Resistance and Design Intervention

First – That’s design not divine, OK? We are talking about outcomes that have to be worked for not wished for…

In a Wall Street Journal Irving Wladawsky-Berger discusses an idea pulled from a series of four articles in the September Harvard Business Review on the Evolution of Design Thinking.

I am just going to pull a few quotes here because he says it well and you can follow the link to read it all.

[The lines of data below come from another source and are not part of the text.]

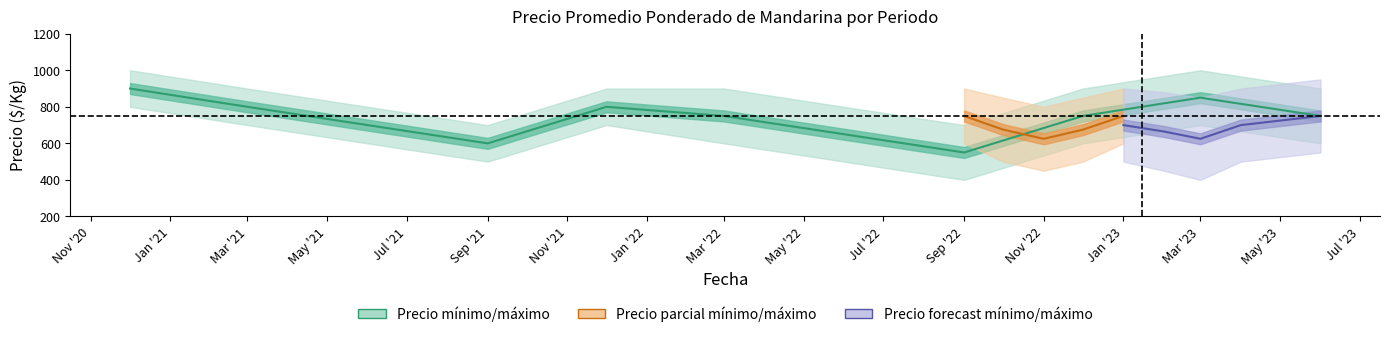

What is the smallest value displayed?

400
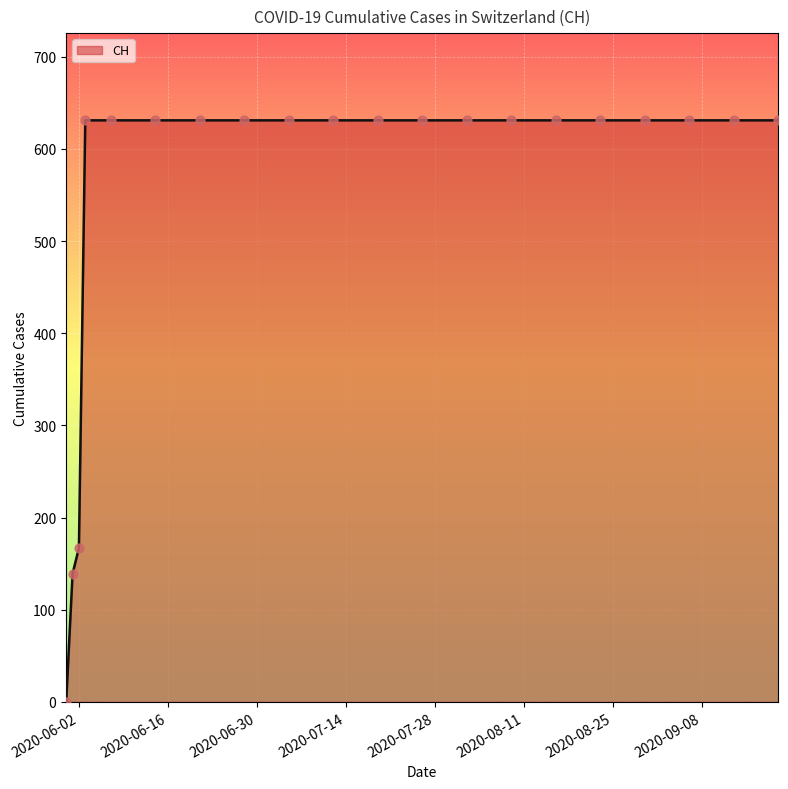

What is the difference between the maximum and minimum values?

631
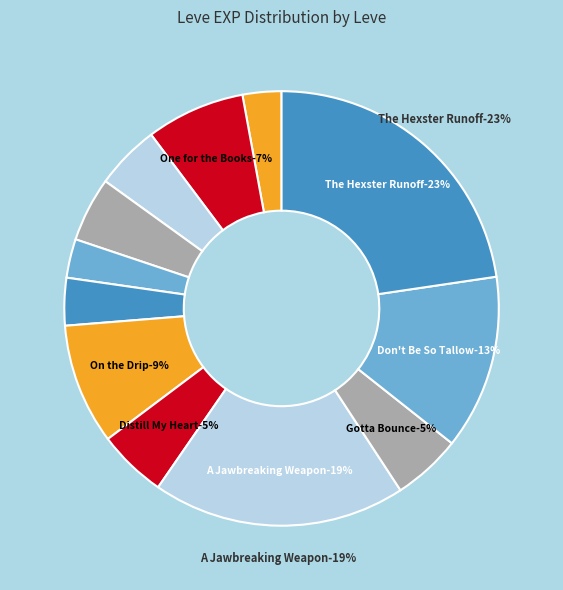

Which slice is the largest?

The Hexster Runoff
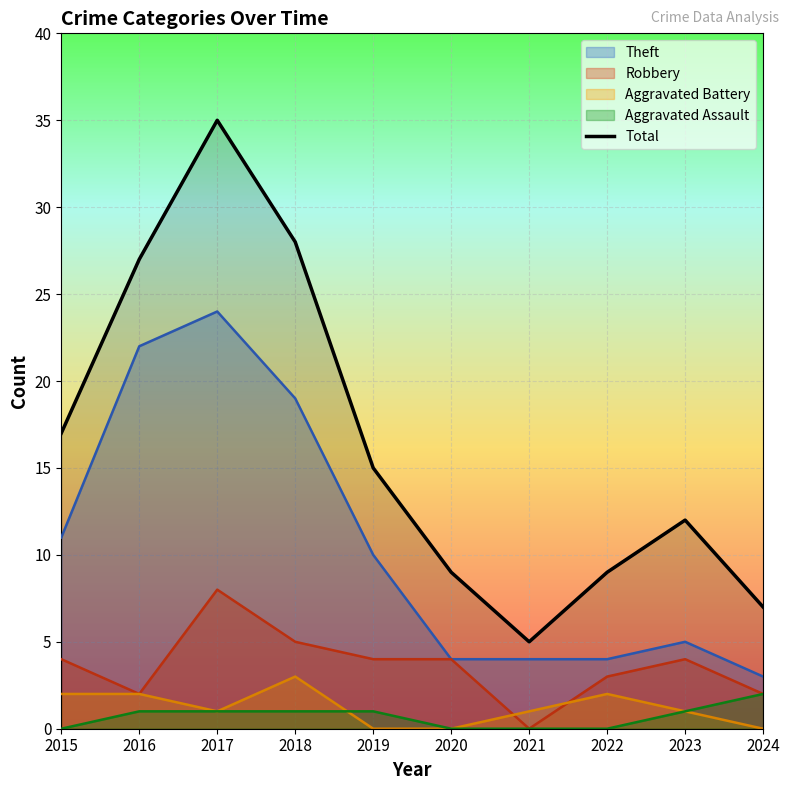

True or false: the data has more than 0 interior local peaks.

True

“When first introduced, disruptive innovations are likely to encounter stiff resistance, both within one’s own organization and in the marketplace, otherwise we wouldn’t call them disruptive. The article argues that we should apply design thinking to the launch of the disruptive innovation itself – a process they call intervention design.”

And later:

“The concept of intervention design is brilliant but even harder to explain unless, you’ve personally gone through the experience of trying to introduce a new, disruptive idea, first to your own colleagues, later in the marketplace.”

And then…

“…when it comes to disruptive innovations, the key to success is generally not the technology itself, but the ability to overcome the cultural and marketing issues that will cause your own organization and/or the marketplace to reject the idea at first.”

So how…

the article suggests, intervention design should be based on the same rapid prototyping principles that play such a major role in design thinking, including continuous experimentation, learning and refining. This requires introducing alpha and beta designs to get early feedback, and steadily improve the offering until the intended users are satisfied.”

The articles is at: http://blogs.wsj.com/cio/2015/10/02/intervention-design-overcoming-resistance-to-disruptive-innovation/

 

That last para is iterated in the HBR in an article by Tim Brown and Roger Martin titled: Design for Action:

no matter how deep the up-front understanding was, designers wouldn’t really be able to predict users’ reactions to the final product.”